Queen of Heaven Cemetery sits in a gentle valley. I looked up to the low January sun and to the hills holding us so sweetly in the cool breeze. We needed to choose our gravesites, and I prayed for guidance even in this simple choice. We had seen the gravesites available and had weighed this and that – the sun, the hills, the trees, accessibility to the path. Should we face north, south, east, west? Do we want a bench? I gazed over the flowery field, the reds and pinks and yellows dotting the grass, the headstones seeming a comfortable and welcoming congregation of hosts.

Where should we be?
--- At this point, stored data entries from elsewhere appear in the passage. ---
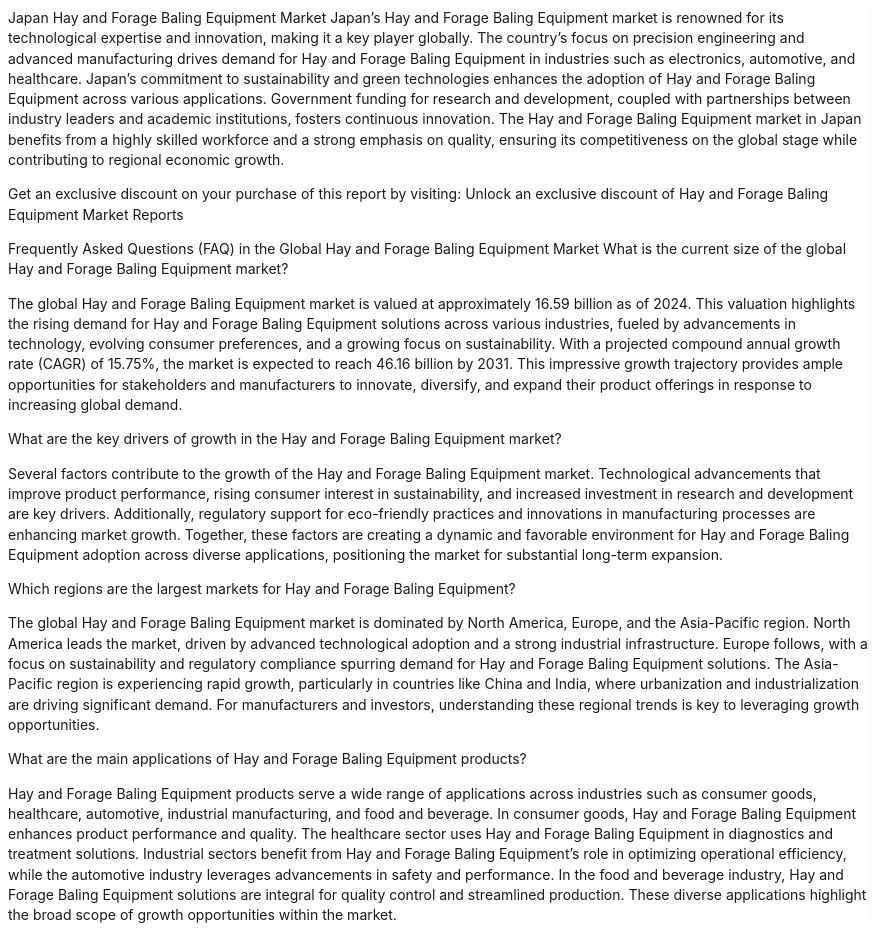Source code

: Japan Hay and Forage Baling Equipment Market
Japan’s Hay and Forage Baling Equipment market is renowned for its technological expertise and innovation, making it a key player globally. The country’s focus on precision engineering and advanced manufacturing drives demand for Hay and Forage Baling Equipment in industries such as electronics, automotive, and healthcare. Japan’s commitment to sustainability and green technologies enhances the adoption of Hay and Forage Baling Equipment across various applications. Government funding for research and development, coupled with partnerships between industry leaders and academic institutions, fosters continuous innovation. The Hay and Forage Baling Equipment market in Japan benefits from a highly skilled workforce and a strong emphasis on quality, ensuring its competitiveness on the global stage while contributing to regional economic growth.

Get an exclusive discount on your purchase of this report by visiting: Unlock an exclusive discount of Hay and Forage Baling Equipment Market Reports 

Frequently Asked Questions (FAQ) in the Global Hay and Forage Baling Equipment Market
What is the current size of the global Hay and Forage Baling Equipment market?

The global Hay and Forage Baling Equipment market is valued at approximately 16.59 billion as of 2024. This valuation highlights the rising demand for Hay and Forage Baling Equipment solutions across various industries, fueled by advancements in technology, evolving consumer preferences, and a growing focus on sustainability. With a projected compound annual growth rate (CAGR) of 15.75%, the market is expected to reach 46.16 billion by 2031. This impressive growth trajectory provides ample opportunities for stakeholders and manufacturers to innovate, diversify, and expand their product offerings in response to increasing global demand.

What are the key drivers of growth in the Hay and Forage Baling Equipment market?

Several factors contribute to the growth of the Hay and Forage Baling Equipment market. Technological advancements that improve product performance, rising consumer interest in sustainability, and increased investment in research and development are key drivers. Additionally, regulatory support for eco-friendly practices and innovations in manufacturing processes are enhancing market growth. Together, these factors are creating a dynamic and favorable environment for Hay and Forage Baling Equipment adoption across diverse applications, positioning the market for substantial long-term expansion.

Which regions are the largest markets for Hay and Forage Baling Equipment?

The global Hay and Forage Baling Equipment market is dominated by North America, Europe, and the Asia-Pacific region. North America leads the market, driven by advanced technological adoption and a strong industrial infrastructure. Europe follows, with a focus on sustainability and regulatory compliance spurring demand for Hay and Forage Baling Equipment solutions. The Asia-Pacific region is experiencing rapid growth, particularly in countries like China and India, where urbanization and industrialization are driving significant demand. For manufacturers and investors, understanding these regional trends is key to leveraging growth opportunities.

What are the main applications of Hay and Forage Baling Equipment products?

Hay and Forage Baling Equipment products serve a wide range of applications across industries such as consumer goods, healthcare, automotive, industrial manufacturing, and food and beverage. In consumer goods, Hay and Forage Baling Equipment enhances product performance and quality. The healthcare sector uses Hay and Forage Baling Equipment in diagnostics and treatment solutions. Industrial sectors benefit from Hay and Forage Baling Equipment’s role in optimizing operational efficiency, while the automotive industry leverages advancements in safety and performance. In the food and beverage industry, Hay and Forage Baling Equipment solutions are integral for quality control and streamlined production. These diverse applications highlight the broad scope of growth opportunities within the market.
Which plots? My eye rested finally on a statue with raised arms commanding the heavens and blessing the flowery graves. It was the Risen Christ. I bounded across the grass and stood before it, looking up to the powerful face that looked further up to the blue skies. Yes, I thought. I want to be under the arms of the Risen Christ. If anyone should visit my grave, they would see the Risen Christ alongside and over me and raising me to heaven with him.

And so it was that we found two plots a few feet from Christ’s right arm. And when visitors, if any should come, sit on the bench nearby they will see the Christ silhouetted against the blue sky and the golden hills.

I’m glad I didn’t put this cemetery visit off any longer. A curious peace and delight has settled over me since we drove away, having made the arrangements. For me, my own death makes my life even more meaningful, for the numbered days are just that – numbered. It is tempting to live as though this will never happen and many of us do this, acting as if today will last forever. But this is not reality. This is not the true way of things for humankind. So I am glad to have bracketed my days with this visit to Queen of Heaven so that each moment given me between now and my final visit is not wasted, so that each moment counts, just as it is counted. 

The field of flowers and their stones, winter’s grass waiting for spring’s greening, and finally the Risen Christ, his arms at once embracing heaven and earth, has entered my mind, unbidden, from time to time since then. The scene is a reassuring visitor, a happy moment that colors my days. It is a sudden, surprising burst of grace. For because I am a believing Christian, trying to be faithful, those arms, as they embrace heaven and earth, also embrace little me, yesterday, today, and tomorrow, forever.